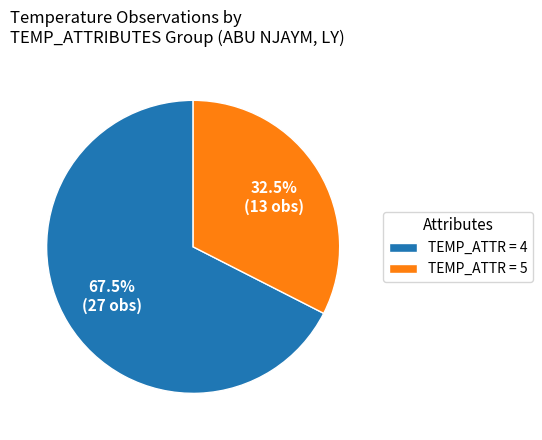

Which category has the smallest portion of the pie?

TEMP_ATTR = 5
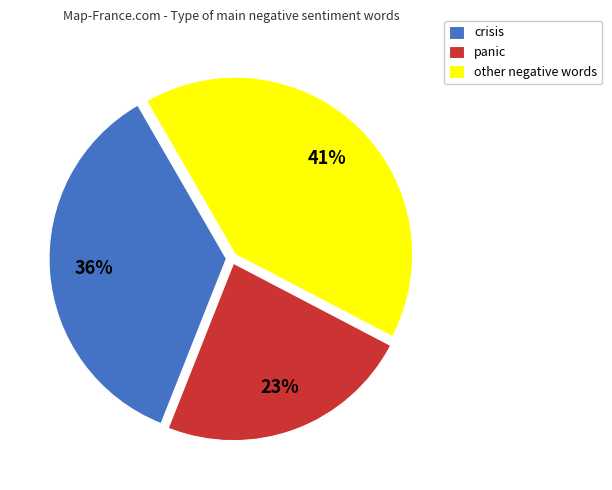

Between crisis and panic, which is larger?

crisis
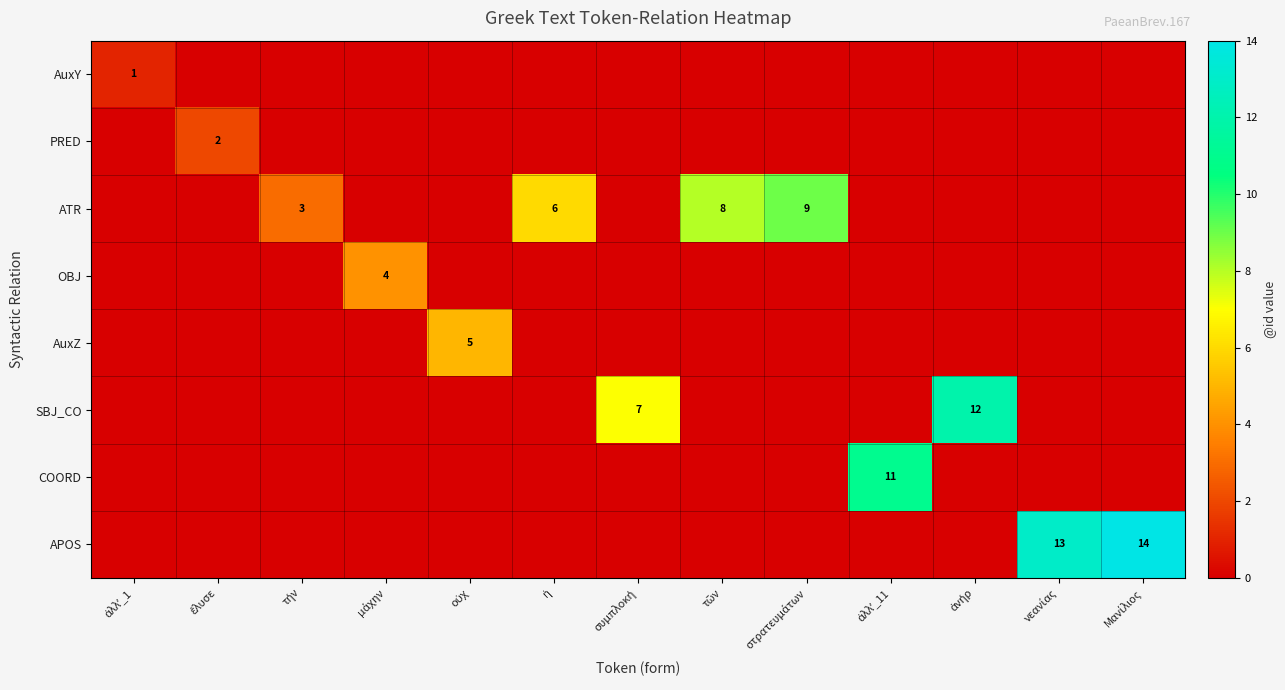

What is the difference between the highest and lowest values at τήν?

3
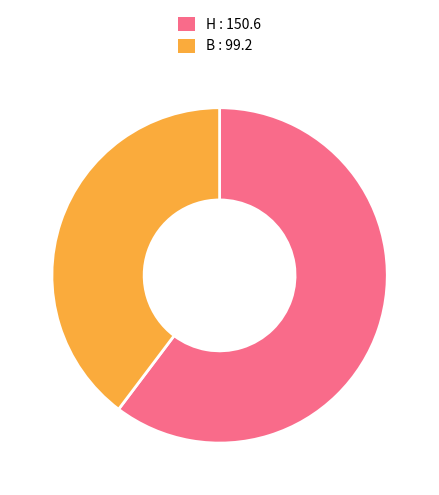

Does any single category account for the majority?

Yes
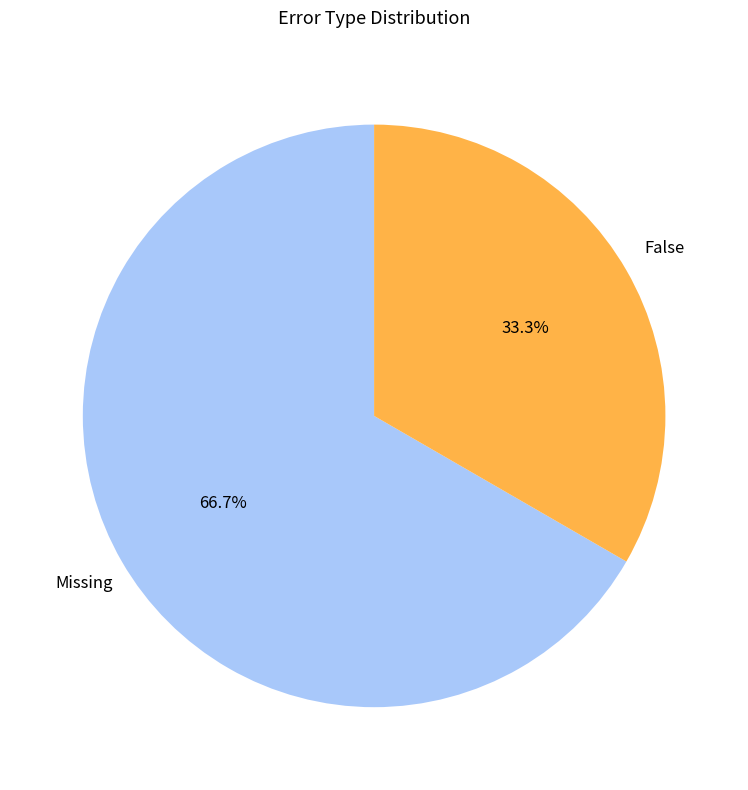

Which category accounts for the majority?

Missing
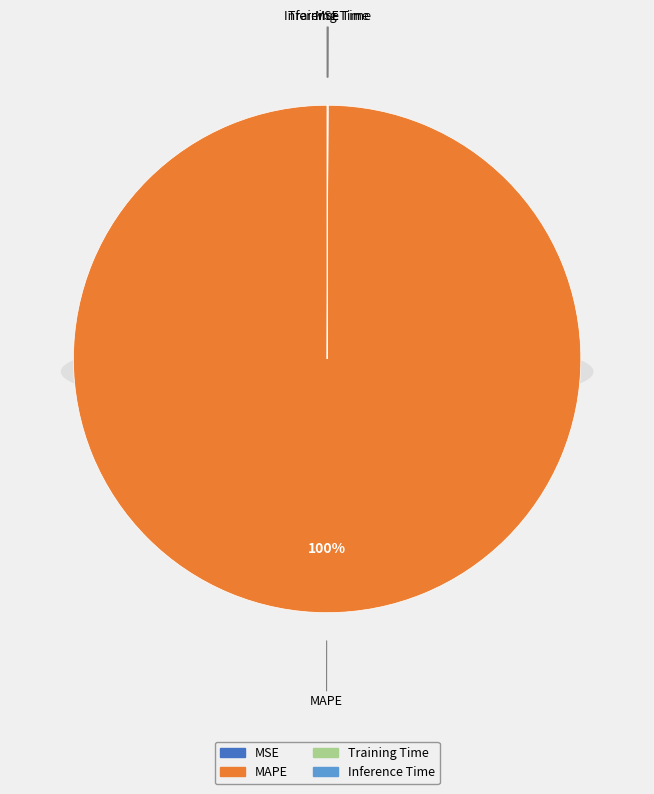

What is the majority slice?

MAPE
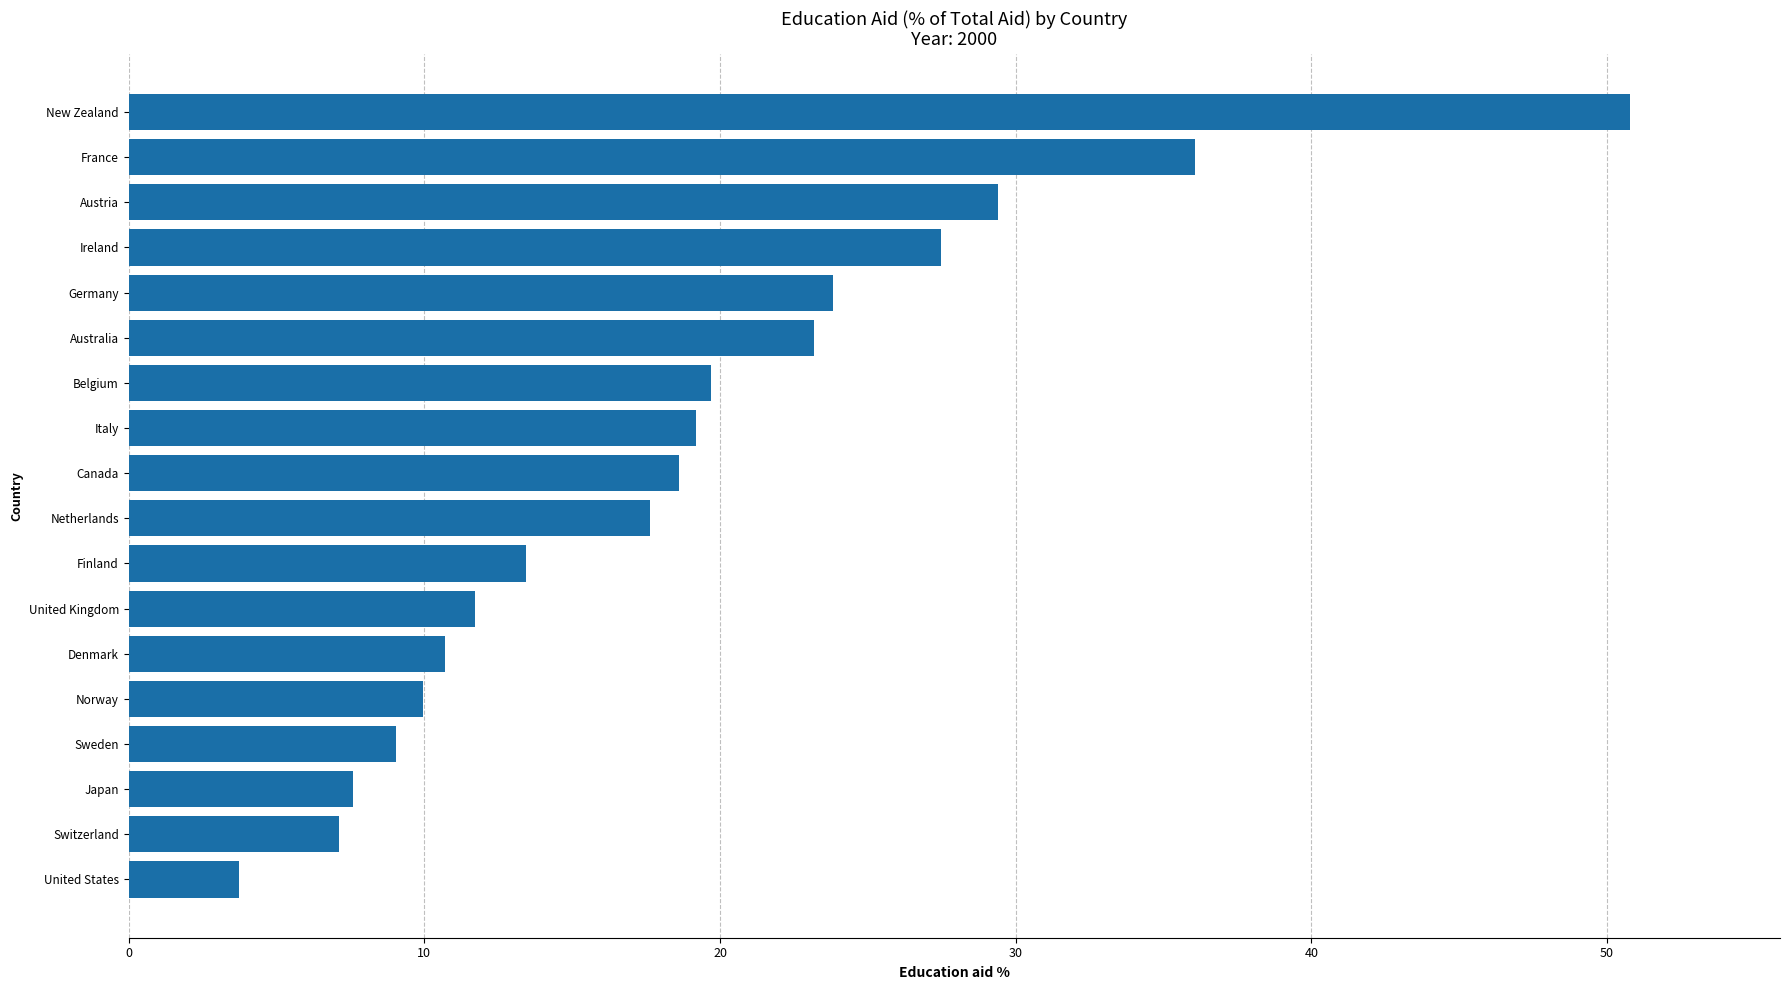

Which has a higher value, Belgium or Australia?

Australia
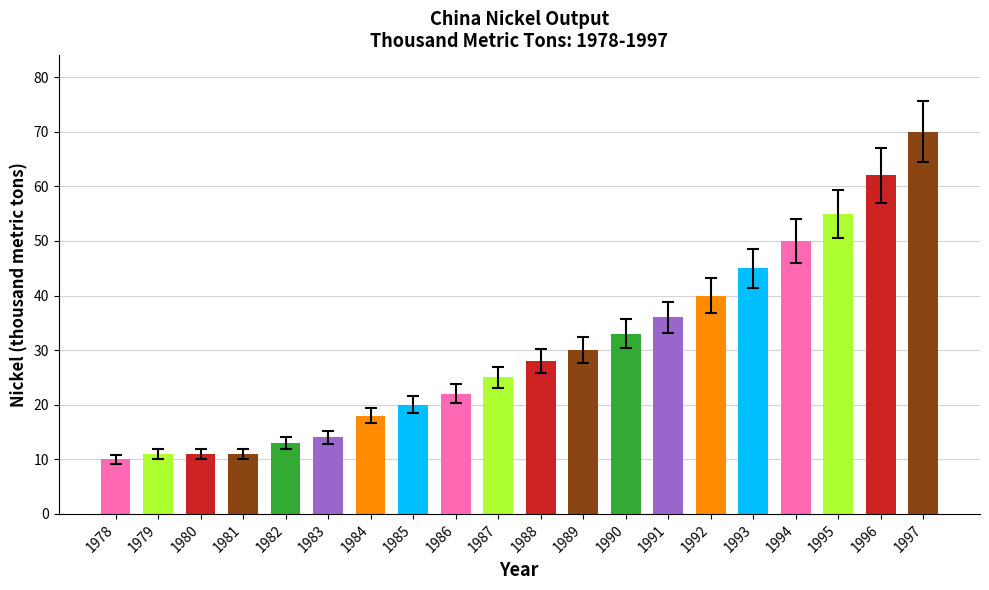

Reading left to right, extract all data points from this chart.

10	11	11	11	13	14	18	20	22	25	28	30	33	36	40	45	50	55	62	70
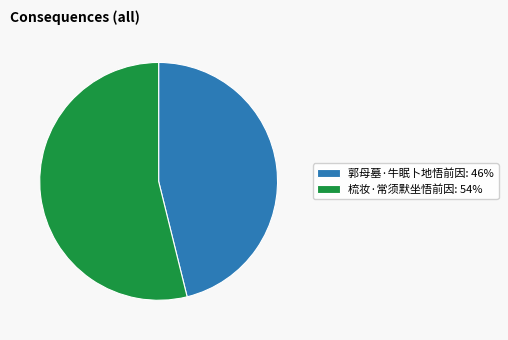

Approximately how many times larger is the value at 郭母墓·牛眠卜地悟前因 compared to 梳妆·常须默坐悟前因?

0.9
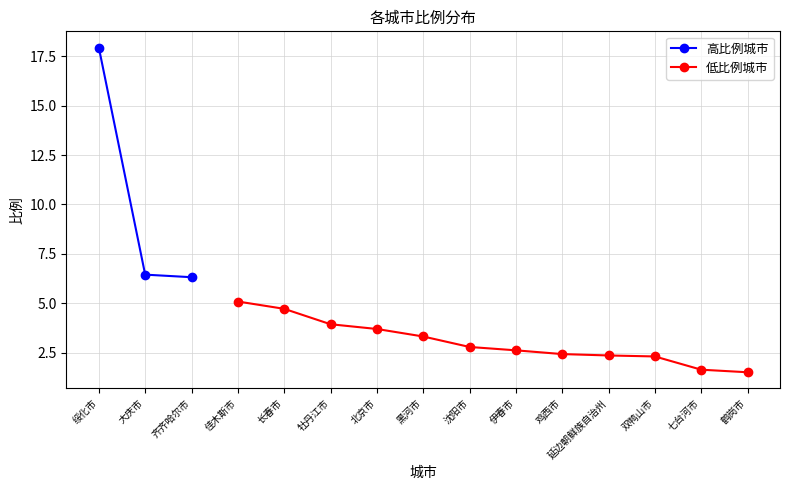

What is the label of the 6th point from the left?

牡丹江市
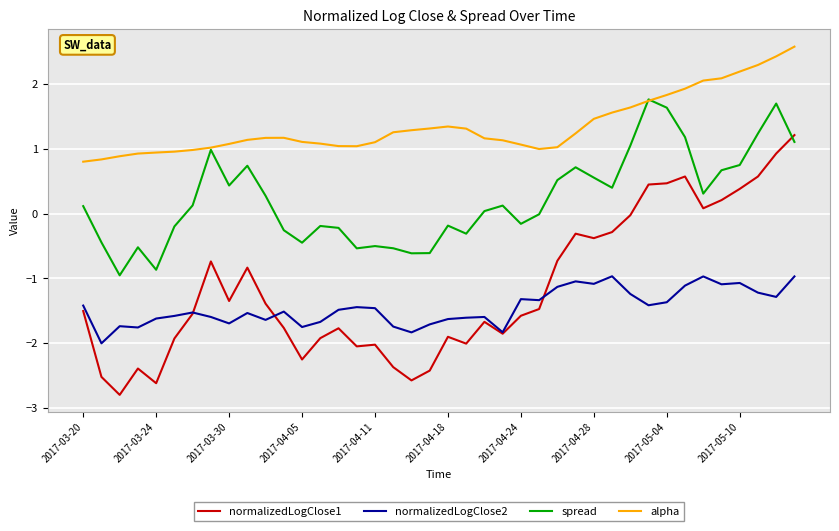

True or false: normalizedLogClose1 and alpha intersect in this chart.

False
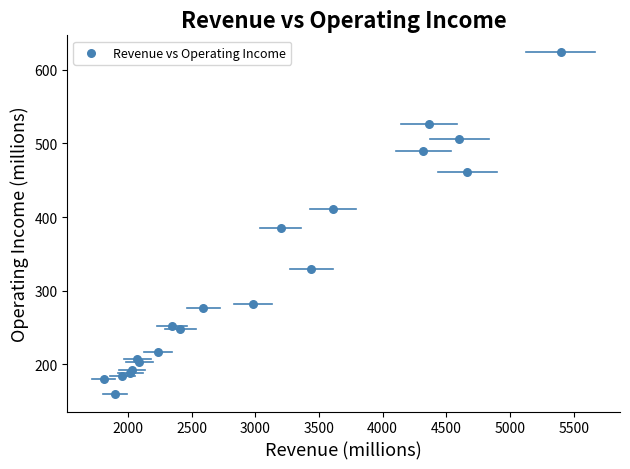

What Y value in the scatter plot is closest to 391?

385.5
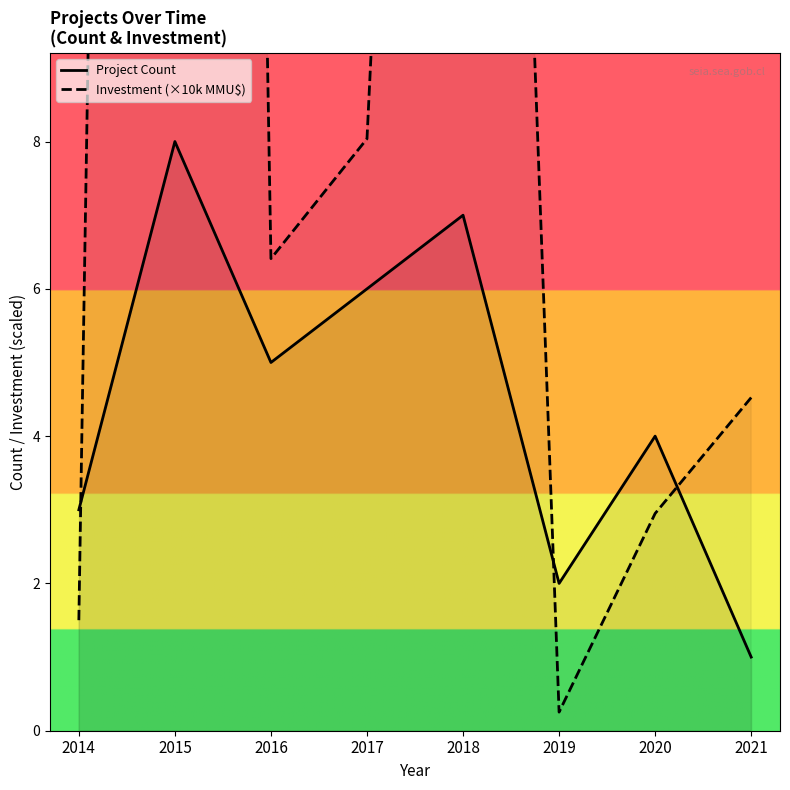

What are all the series names shown in the legend?

Project Count, Investment (×10k MMU$)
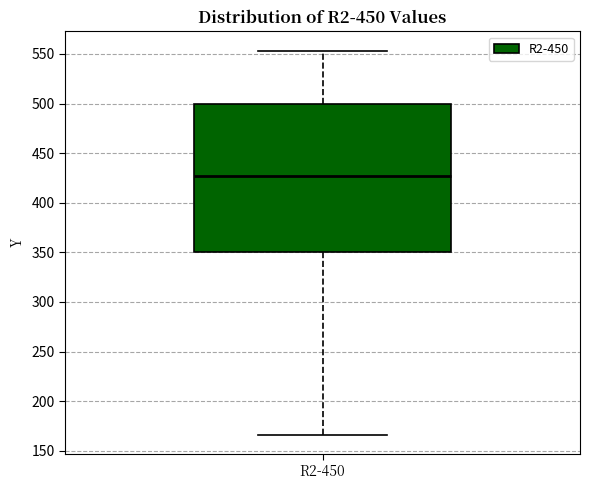

Transcribe this box plot: give where the median line is, the range the box spans, and where the two whiskers end, as read against the y-axis. The values are not printed on the chart, so give them approximately, as read against the axis.

median 425, box 350 to 500, whiskers 165 to 555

操作说明:
将以上全部条目逐字照录一遍，答案中不要包含图片。

练习结果:
Which category has the smallest portion of the pie?

TEMP_ATTR = 5

Between crisis and panic, which is larger?

crisis

What is the difference between the highest and lowest values at τήν?

3

Does any single category account for the majority?

Yes

Which category accounts for the majority?

Missing

What is the majority slice?

MAPE

Which has a higher value, Belgium or Australia?

Australia

Reading left to right, extract all data points from this chart.

10	11	11	11	13	14	18	20	22	25	28	30	33	36	40	45	50	55	62	70

Approximately how many times larger is the value at 郭母墓·牛眠卜地悟前因 compared to 梳妆·常须默坐悟前因?

0.9

What is the label of the 6th point from the left?

牡丹江市

True or false: normalizedLogClose1 and alpha intersect in this chart.

False

What Y value in the scatter plot is closest to 391?

385.5

What are all the series names shown in the legend?

Project Count, Investment (×10k MMU$)

Transcribe this box plot: give where the median line is, the range the box spans, and where the two whiskers end, as read against the y-axis. The values are not printed on the chart, so give them approximately, as read against the axis.

median 425, box 350 to 500, whiskers 165 to 555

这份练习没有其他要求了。